Pendant que les grosses villes se réorganisent pour mieux centraliser capitaux, investissements et organes de pouvoirs, des territoires entiers se retrouvent à la marge des futures métropoles. Les inégalités vont sans surprise s’accroître entre d’un côté les centres des métropoles et de l’autre les quartiers d’habitats collectifs de banlieue, les quartiers pavillonnaires péri-urbains, les territoires ruraux, les territoires industrialisés, les petites villes…
Pour les prolétaires qui habitent dans les métropoles, les conséquences sont simples et prévisibles. Le processus de gentrification – d’embourgeoisement – déjà largement commencé va s’accélérer au centre de la métropole. Concrètement, seule la bourgeoisie aura les moyens financiers de faire face aux hausses des loyers. Ceci va conduire à l’expulsion des plus démunis vers les territoires marginalisés cités plus haut (aujourd’hui les ouvriers sont déjà la catégorie socioprofessionnelle la plus représentée dans les territoires ruraux, loin devant les agriculteurs).
Quand on ajoute aux hausses de loyers, les politiques mises en place pour que les prolétaires ne se sentent plus chez eux (dispositifs sécuritaires omniprésents, ouverture de lieux culturels élitistes et de boutiques à la mode hors de prix etc.), nous comprenons que les quartiers centraux de la métropole seront définitivement des enclaves aseptisées pour satisfaire les plus riches.

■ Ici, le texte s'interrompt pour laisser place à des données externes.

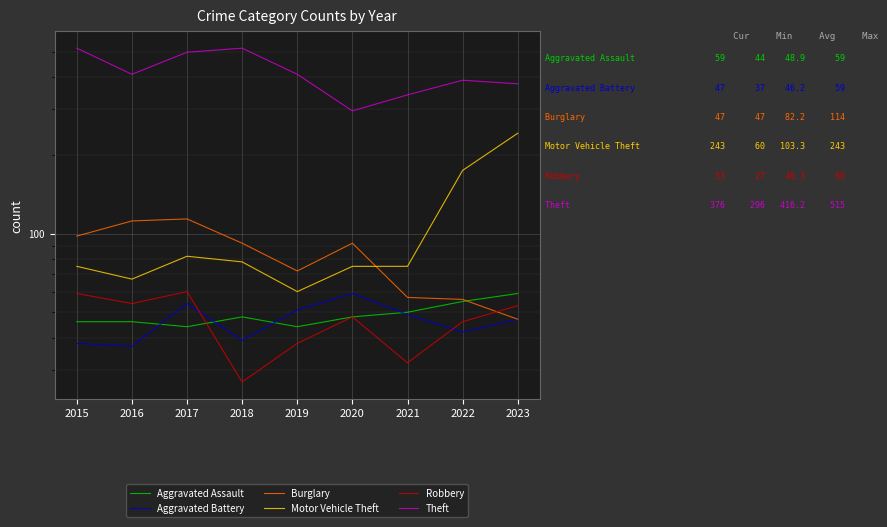

Which category has the highest value across all series?

2015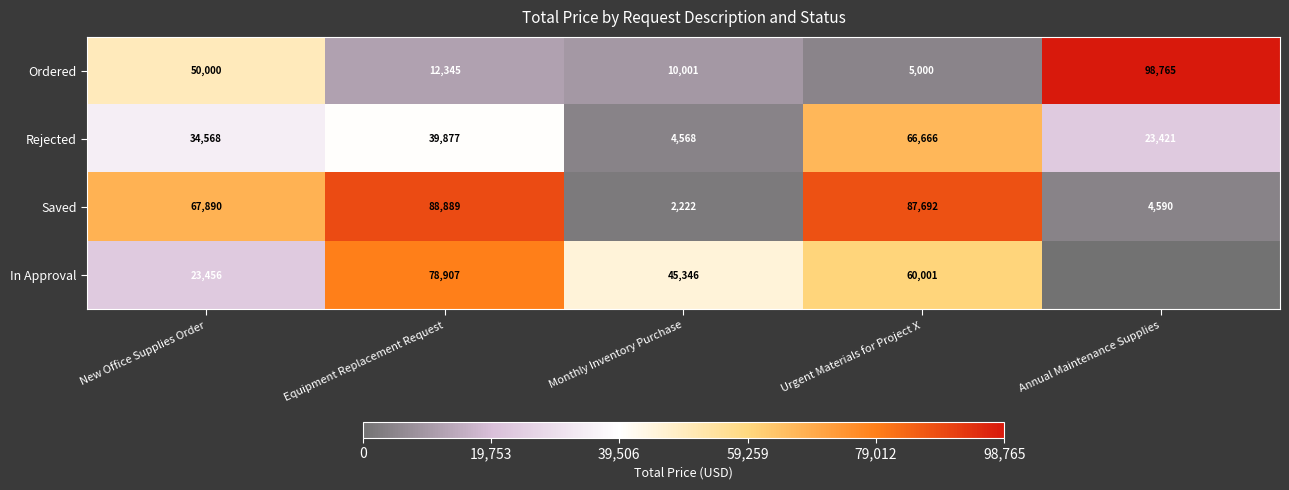

Is the value of Ordered at Equipment Replacement Request greater than the value of Rejected at Urgent Materials for Project X?

No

Autrement dit, le droit de vivre dans un centre urbain – en bénéficiant de logements dignes, de services de qualité, d’une desserte en transport en commun, d’un cadre de vie agréable… – est de plus en plus réservé aux activités économiques les plus lucratives et aux classes sociales les plus privilégiées. Nous voyons ainsi se dessiner une ville à deux vitesses, ce n’est pas encore le Métropolis de Fritz Lang mais nous nous en approchons à grand pas !

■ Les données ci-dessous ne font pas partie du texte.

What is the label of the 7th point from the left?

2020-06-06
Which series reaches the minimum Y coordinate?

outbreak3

Saboter la métropole pour renverser le capitalisme 

Nous ne pouvons pas rester inactifs devant les conséquences sociales désastreuses de cette politique. Il est primordial de s’organiser pour lutter sur le terrain en faveur du droit des prolétaires à rester dans leurs quartiers. Il ne s’agit pas de quémander auprès des autorités afin d’obtenir une illusoire mixité sociale mais bien de s’affronter directement aux intérêts des classes dominantes. A ce titre, il est important de contribuer à l’expression de cet affrontement que sont les luttes pour le logement, pour la santé ou pour la préservation du cadre de vie. Et ceci aussi bien pour défendre un squat à la Guillotière, s’opposer à la privatisation du ramassage des déchets et de l’eau à Lyon, que pour sauver une maternité à Paris ou  un parc à Istanbul.
Toutefois, ces luttes défensives ne sauraient suffire si elle ne ciblent pas la responsabilité du système capitaliste dans son ensemble. Réquisitionner un logement ou occuper un parc sont des actes de résistances indispensables mais qui ne sauraient tenir sur la durée face au rouleau compresseur métropolitain et aux forces de répression étatiques au service du capital.
Enfin, il s’agit de ne pas confondre les symptômes avec la cause du problème social, comme le font ceux qui accusent des boucs émissaires (que ce soit les roms pour Valls, les juifs pour Dieudonné ou les arabes pour Marine le Pen) d’être responsables de la dégradation de la situation. Au contraire, le défi qui nous attend est de construire le parti capable d’articuler les luttes concrètes face à la métropole avec la volonté d’en finir une fois pour toute avec les racines de l’exploitation.